Another quote of hers was: “I have never worked coldly, but rather, in a certain sense, with my own blood. Those who see my art must feel that.” It’s impossible not to feel it. With their gestures of inconsolable loss and despair, these works are reminiscent of Picasso and Goya in their depiction of the harrowing, human cost of war.
Her son’s death led Kollwitz eventually towards a pacifist path. Withdrawing from the Communist Party (due to their acceptance of violence as a legitimate means of social change), she supported instead the Women’s International League for Peace and Freedom and the International Workers Aid organization. However, she depicted the assassination of Karl Liebknecht and Rosa Luxemburg in early 1919, and began at this point working with woodcuts alongside lithographs and prints.
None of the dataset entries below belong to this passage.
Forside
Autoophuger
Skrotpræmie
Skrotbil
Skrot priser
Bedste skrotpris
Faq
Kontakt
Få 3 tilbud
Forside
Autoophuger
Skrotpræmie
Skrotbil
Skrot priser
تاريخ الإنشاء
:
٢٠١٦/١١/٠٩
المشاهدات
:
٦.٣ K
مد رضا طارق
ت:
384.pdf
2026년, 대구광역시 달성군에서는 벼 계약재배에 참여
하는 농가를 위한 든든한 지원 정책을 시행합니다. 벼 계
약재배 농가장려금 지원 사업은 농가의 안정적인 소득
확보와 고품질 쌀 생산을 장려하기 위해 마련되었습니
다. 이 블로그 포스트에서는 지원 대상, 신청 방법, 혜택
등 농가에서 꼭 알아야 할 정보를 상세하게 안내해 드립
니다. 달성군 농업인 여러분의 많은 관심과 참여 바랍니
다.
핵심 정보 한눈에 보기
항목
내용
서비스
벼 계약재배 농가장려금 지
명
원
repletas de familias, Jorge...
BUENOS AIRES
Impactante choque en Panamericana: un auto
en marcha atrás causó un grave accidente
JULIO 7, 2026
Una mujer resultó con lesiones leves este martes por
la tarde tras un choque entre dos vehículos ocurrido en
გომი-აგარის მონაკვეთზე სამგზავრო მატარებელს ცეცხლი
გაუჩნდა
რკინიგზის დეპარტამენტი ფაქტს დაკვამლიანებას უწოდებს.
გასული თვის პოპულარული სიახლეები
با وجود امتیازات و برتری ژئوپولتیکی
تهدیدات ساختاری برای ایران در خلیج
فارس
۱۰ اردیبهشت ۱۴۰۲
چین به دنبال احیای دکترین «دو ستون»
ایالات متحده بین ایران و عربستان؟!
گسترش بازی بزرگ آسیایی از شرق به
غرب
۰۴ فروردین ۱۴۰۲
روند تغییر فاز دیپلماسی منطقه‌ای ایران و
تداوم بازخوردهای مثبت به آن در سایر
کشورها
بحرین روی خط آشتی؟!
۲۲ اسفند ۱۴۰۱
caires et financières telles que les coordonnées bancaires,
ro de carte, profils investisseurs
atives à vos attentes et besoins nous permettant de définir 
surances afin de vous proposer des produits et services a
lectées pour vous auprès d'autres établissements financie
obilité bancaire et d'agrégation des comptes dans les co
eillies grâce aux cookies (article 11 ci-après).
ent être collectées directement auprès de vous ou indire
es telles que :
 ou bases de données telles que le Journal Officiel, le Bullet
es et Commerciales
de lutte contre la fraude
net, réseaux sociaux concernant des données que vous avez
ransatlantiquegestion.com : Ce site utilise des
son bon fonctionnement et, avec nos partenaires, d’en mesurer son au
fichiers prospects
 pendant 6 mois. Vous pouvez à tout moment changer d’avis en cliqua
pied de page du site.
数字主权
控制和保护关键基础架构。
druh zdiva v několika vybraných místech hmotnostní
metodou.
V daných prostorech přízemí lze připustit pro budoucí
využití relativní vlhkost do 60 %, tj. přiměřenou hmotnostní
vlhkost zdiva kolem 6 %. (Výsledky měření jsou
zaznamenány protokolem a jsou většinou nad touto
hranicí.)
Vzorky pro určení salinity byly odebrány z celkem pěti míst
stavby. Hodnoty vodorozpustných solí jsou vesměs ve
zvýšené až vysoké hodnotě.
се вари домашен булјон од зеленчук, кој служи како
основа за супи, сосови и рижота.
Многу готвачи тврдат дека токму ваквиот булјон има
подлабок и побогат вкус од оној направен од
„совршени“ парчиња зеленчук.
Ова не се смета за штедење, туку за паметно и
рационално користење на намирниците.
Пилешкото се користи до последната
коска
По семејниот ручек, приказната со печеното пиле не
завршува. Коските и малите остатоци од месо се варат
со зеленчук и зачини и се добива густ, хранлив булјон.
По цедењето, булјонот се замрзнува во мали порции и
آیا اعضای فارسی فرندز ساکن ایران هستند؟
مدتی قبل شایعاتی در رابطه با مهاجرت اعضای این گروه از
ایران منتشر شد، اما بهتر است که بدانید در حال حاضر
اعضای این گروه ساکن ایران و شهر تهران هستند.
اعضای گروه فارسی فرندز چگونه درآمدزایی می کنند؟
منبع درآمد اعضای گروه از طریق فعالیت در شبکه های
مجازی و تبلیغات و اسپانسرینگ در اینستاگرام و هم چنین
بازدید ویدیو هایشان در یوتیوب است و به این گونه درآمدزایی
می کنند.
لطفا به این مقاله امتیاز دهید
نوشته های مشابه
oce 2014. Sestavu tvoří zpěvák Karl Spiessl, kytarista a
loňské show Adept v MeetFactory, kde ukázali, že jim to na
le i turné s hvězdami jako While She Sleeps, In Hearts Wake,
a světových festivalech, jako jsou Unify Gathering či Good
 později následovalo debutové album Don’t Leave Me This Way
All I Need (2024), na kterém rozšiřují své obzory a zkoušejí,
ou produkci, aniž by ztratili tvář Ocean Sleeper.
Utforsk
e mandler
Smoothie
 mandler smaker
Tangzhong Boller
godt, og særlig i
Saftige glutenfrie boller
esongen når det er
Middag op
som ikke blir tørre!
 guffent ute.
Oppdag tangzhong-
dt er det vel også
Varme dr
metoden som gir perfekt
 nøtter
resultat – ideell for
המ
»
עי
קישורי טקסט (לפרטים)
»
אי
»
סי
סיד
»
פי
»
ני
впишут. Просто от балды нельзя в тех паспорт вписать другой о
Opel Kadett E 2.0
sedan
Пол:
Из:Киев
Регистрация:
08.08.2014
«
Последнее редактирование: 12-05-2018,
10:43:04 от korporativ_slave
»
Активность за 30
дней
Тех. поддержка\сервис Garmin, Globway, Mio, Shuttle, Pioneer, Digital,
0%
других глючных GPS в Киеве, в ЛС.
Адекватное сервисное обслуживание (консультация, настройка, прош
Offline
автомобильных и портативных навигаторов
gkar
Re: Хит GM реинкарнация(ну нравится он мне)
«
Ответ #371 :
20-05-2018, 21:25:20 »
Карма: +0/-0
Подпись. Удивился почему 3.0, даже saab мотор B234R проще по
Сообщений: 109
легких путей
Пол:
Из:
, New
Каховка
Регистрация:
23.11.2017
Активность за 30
Next to the woodcuts from her emotive War series on the second floor (which includes The Parents, The Mothers, and The People) are three of her most famous poster designs, created in 1924 for International Workers Aid: Germany’s Children Are Starving!; Bread!; and the stark but striking Never Again War! (Nie wieder Krieg!).
Kollwitz continued her anti-war stance throughout World War Two, signing an appeal of unity against the Nazis in 1932 and finishing her final cycle of lithographs, Death, in the mid 1930s. She also completed some of her most famous sculptures during this time, such as Mother With Two Children (1936) and Mourning Parents (a tribute to her son, completed in 1931). Casts of these are also on display.
At the end of an exhibition as relentlessly abject as this, it’s hard not to feel a bit shellshocked. It’s also impossible not to feel overwhelming admiration for this strangely formidable woman, who through the abominable horrors of the first half of the twentieth century tried unceasingly to bring an end to war and suffering through her art. Not once did she turn her gaze away from the terror around her. Not once did she give up.
In 1940 her husband Karl died. From that day on she walked with a cane. Two years later she lost her grandson to the fighting in Russia, and despite this and the fact that many of her contemporaries were fleeing Berlin, she hung on until the very end—literally until she was forced to evacuate to Dresden. She passed away there on 22nd April 1945, shortly before the signing of the armistice. Yet another tragic twist in her convoluted life.
Before she died, Kollwitz confided to her grand-daughter that “some day a new ideal will arise and there will be an end of all wars”. The idealism of these words is profound, and makes you think immediately of all the suffering endured since then by mothers and families in war-stricken places all over the world. Kollwitz’s work reminds us of the painful individual tragedies that are a part of all futile wars.
More of Käthe Kollwitz’s work can be found around Berlin. The various art projects that took place outside her house at Kollwitzstraße 56a after the war are now part of the Museum Pankow. A replica of “Mother With Two Children”, originally placed in Kollwitzplatz in 1951, can be found in the courtyard of the Bezirksamt (Fröbelstraße 17, Prenzlauer Berg) and another piece (“Zille, Kollwitz und Nagel im Gespräch”) was placed at the entrance to the Bezirksamt, near the corner of Prenzlauer Allee. Since 1961, a sculpture of Kollwitz can be found right on Kollwitzplatz itself, across from her former home inside the small park and playground area that dominates the square; the bronze replicates one of the self-portraits Kollwitz completed late in her life, though it’s controversially much larger than the original. A replica of Kollwitz’s “Mother With Dead Son” (also controversial, and also larger than the original) can be found in the Neue Wache (Unter den Linden 4).